Двенадцать поединков на телеканале «Культура»
Двенадцатисерийная программа «Есть упоение в бою...» (канал «Культура») обещает стать по-настоящему ярким событием. Порукой тому не только первая серия («Поединок с судьбой»; была показана 3 февраля), где четко вводится концепция и наглядно демонстрируется поэтика цикла, но и имя автора-ведущего. Яков Гордин знает толк в дуэлях, но -- и это важно! -- не только в них. Он не коллекционер эффектных сюжетов о роковых поединках, а ученый, много лет целеустремленно осмысливающий ход русской истории XVIII--XX веков.
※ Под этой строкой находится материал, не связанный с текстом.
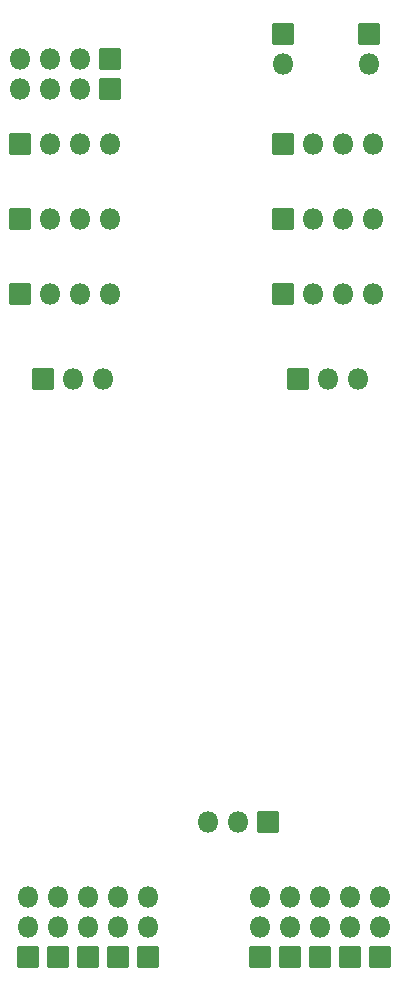
<source format=gbr>
%TF.GenerationSoftware,KiCad,Pcbnew,7.0.10*%
%TF.CreationDate,2024-02-19T04:42:38+05:30*%
%TF.ProjectId,breakout,62726561-6b6f-4757-942e-6b696361645f,rev?*%
%TF.SameCoordinates,Original*%
%TF.FileFunction,Soldermask,Bot*%
%TF.FilePolarity,Negative*%
%FSLAX46Y46*%
G04 Gerber Fmt 4.6, Leading zero omitted, Abs format (unit mm)*
G04 Created by KiCad (PCBNEW 7.0.10) date 2024-02-19 04:42:38*
%MOMM*%
%LPD*%
G01*
G04 APERTURE LIST*
G04 Aperture macros list*
%AMRoundRect*
0 Rectangle with rounded corners*
0 $1 Rounding radius*
0 $2 $3 $4 $5 $6 $7 $8 $9 X,Y pos of 4 corners*
0 Add a 4 corners polygon primitive as box body*
4,1,4,$2,$3,$4,$5,$6,$7,$8,$9,$2,$3,0*
0 Add four circle primitives for the rounded corners*
1,1,$1+$1,$2,$3*
1,1,$1+$1,$4,$5*
1,1,$1+$1,$6,$7*
1,1,$1+$1,$8,$9*
0 Add four rect primitives between the rounded corners*
20,1,$1+$1,$2,$3,$4,$5,0*
20,1,$1+$1,$4,$5,$6,$7,0*
20,1,$1+$1,$6,$7,$8,$9,0*
20,1,$1+$1,$8,$9,$2,$3,0*%
G04 Aperture macros list end*
%ADD10RoundRect,0.050000X0.850000X-0.850000X0.850000X0.850000X-0.850000X0.850000X-0.850000X-0.850000X0*%
%ADD11O,1.800000X1.800000*%
%ADD12RoundRect,0.050000X-0.850000X0.850000X-0.850000X-0.850000X0.850000X-0.850000X0.850000X0.850000X0*%
%ADD13RoundRect,0.050000X0.850000X0.850000X-0.850000X0.850000X-0.850000X-0.850000X0.850000X-0.850000X0*%
G04 APERTURE END LIST*
D10*
%TO.C,J17*%
X153310000Y-60325000D03*
D11*
X153310000Y-62865000D03*
%TD*%
D10*
%TO.C,J18*%
X146050000Y-60325000D03*
D11*
X146050000Y-62865000D03*
%TD*%
D12*
%TO.C,J27*%
X131435000Y-64933333D03*
D11*
X128895000Y-64933333D03*
X126355000Y-64933333D03*
X123815000Y-64933333D03*
%TD*%
D12*
%TO.C,J26*%
X131435000Y-62393333D03*
D11*
X128895000Y-62393333D03*
X126355000Y-62393333D03*
X123815000Y-62393333D03*
%TD*%
D10*
%TO.C,J32*%
X146050000Y-69600000D03*
D11*
X148590000Y-69600000D03*
X151130000Y-69600000D03*
X153670000Y-69600000D03*
%TD*%
%TO.C,J20*%
X152415000Y-89535000D03*
X149875000Y-89535000D03*
D10*
X147335000Y-89535000D03*
%TD*%
D11*
%TO.C,J8*%
X134620000Y-133350000D03*
X134620000Y-135890000D03*
D13*
X134620000Y-138430000D03*
%TD*%
D11*
%TO.C,J5*%
X127000000Y-133350000D03*
X127000000Y-135890000D03*
D13*
X127000000Y-138430000D03*
%TD*%
D11*
%TO.C,J10*%
X146685000Y-133350000D03*
X146685000Y-135890000D03*
D13*
X146685000Y-138430000D03*
%TD*%
D11*
%TO.C,J4*%
X124460000Y-133350000D03*
X124460000Y-135890000D03*
D13*
X124460000Y-138430000D03*
%TD*%
D11*
%TO.C,J7*%
X132080000Y-133350000D03*
X132080000Y-135890000D03*
D13*
X132080000Y-138430000D03*
%TD*%
D11*
%TO.C,J31*%
X153670000Y-75950000D03*
X151130000Y-75950000D03*
X148590000Y-75950000D03*
D10*
X146050000Y-75950000D03*
%TD*%
D11*
%TO.C,J14*%
X139685000Y-127000000D03*
X142225000Y-127000000D03*
D12*
X144765000Y-127000000D03*
%TD*%
D11*
%TO.C,J24*%
X131455000Y-75950000D03*
X128915000Y-75950000D03*
X126375000Y-75950000D03*
D10*
X123835000Y-75950000D03*
%TD*%
D11*
%TO.C,J11*%
X149225000Y-133350000D03*
X149225000Y-135890000D03*
D13*
X149225000Y-138430000D03*
%TD*%
D11*
%TO.C,J25*%
X131445000Y-69600000D03*
X128905000Y-69600000D03*
X126365000Y-69600000D03*
D10*
X123825000Y-69600000D03*
%TD*%
D11*
%TO.C,J13*%
X154305000Y-133350000D03*
X154305000Y-135890000D03*
D13*
X154305000Y-138430000D03*
%TD*%
D11*
%TO.C,J9*%
X144145000Y-133350000D03*
X144145000Y-135890000D03*
D13*
X144145000Y-138430000D03*
%TD*%
D11*
%TO.C,J12*%
X151765000Y-133350000D03*
X151765000Y-135890000D03*
D13*
X151765000Y-138430000D03*
%TD*%
D11*
%TO.C,J23*%
X131445000Y-82300000D03*
X128905000Y-82300000D03*
X126365000Y-82300000D03*
D10*
X123825000Y-82300000D03*
%TD*%
D11*
%TO.C,J30*%
X153670000Y-82300000D03*
X151130000Y-82300000D03*
X148590000Y-82300000D03*
D10*
X146050000Y-82300000D03*
%TD*%
D11*
%TO.C,J6*%
X129540000Y-133350000D03*
X129540000Y-135890000D03*
D13*
X129540000Y-138430000D03*
%TD*%
D11*
%TO.C,J22*%
X130810000Y-89535000D03*
X128270000Y-89535000D03*
D10*
X125730000Y-89535000D03*
%TD*%
M02*

</source>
Популярная книга Гордина «Дуэли и дуэлянты» (1996), похоже, ставшая основой нового телепроекта, в свою очередь выросла из двух других (резко оригинальных, захватывающе интересных и спорных) художественных исследований -- «События и люди 14 декабря» (1986) и «Право на поединок» (1987), где последняя пушкинская дуэль предстает отражением и продолжением разбитого «мятежа реформаторов».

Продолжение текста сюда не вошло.